A recursive query is a way to query hierarchies of data, such as an organizational structure, bill-of-materials, and document hierarchy.

Recursion is typically characterized by three steps:
  • Initialization
  • Recursion, or repeated iteration of the logic through the hierarchy
  • Termination
Similarly, a recursive query has three execution phases:
  • Initial result set
  • Iteration based on the existing result set
  • Final query to return the final result set

Ways to Specify a Recursive Query

You can specify a recursive query by:
  • Preceding a query with the WITH RECURSIVE clause.
  • Creating a view using the RECURSIVE clause in a CREATE VIEW statement.

For a complete description of the recursive query feature, with examples that illustrate how it is used and its restrictions, see Teradata Vantage™ - SQL Fundamentals, B035-1141.

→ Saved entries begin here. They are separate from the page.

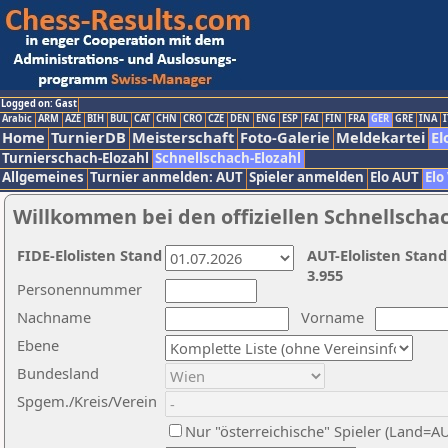
Logged on: Gast
Arabic
ARM
AZE
BIH
BUL
CAT
CHN
CRO
CZE
DEN
ENG
ESP
FAI
FIN
FRA
GER
GRE
INA
I
Home
TurnierDB
Meisterschaft
Foto-Galerie
Meldekartei
El
Turnierschach-Elozahl
Schnellschach-Elozahl
Allgemeines
Turnier anmelden: AUT
Spieler anmelden
Elo AUT
Elo
Willkommen bei den offiziellen Schnellscha
FIDE-Elolisten Stand
AUT-Elolisten Stand
3.955
Personennummer
Nachname
Vorname
Ebene
Bundesland
Spgem./Kreis/Verein
Nur "österreichische" Spieler (Land=A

For information on WITH RECURSIVE clause, see WITH Modifier.

For information on recursive views, see Teradata Vantage™ - SQL Data Definition Language Detailed Topics, B035-1184.

Recursive Query Performance Considerations

Following are general guidelines regarding the performance impact of recursive queries:
  • Using a recursive query shows a significant performance improvement over using temporary tables with a stored procedures. In most cases, there is a highly significant improvement.
  • Using the WITH RECURSIVE clause has basically the same or equivalent performance as using the RECURSIVE VIEW.
  • In using a recursive query, it is important to put depth limits on the recursion to prevent infinite recursion when there are cycles in the underlying data.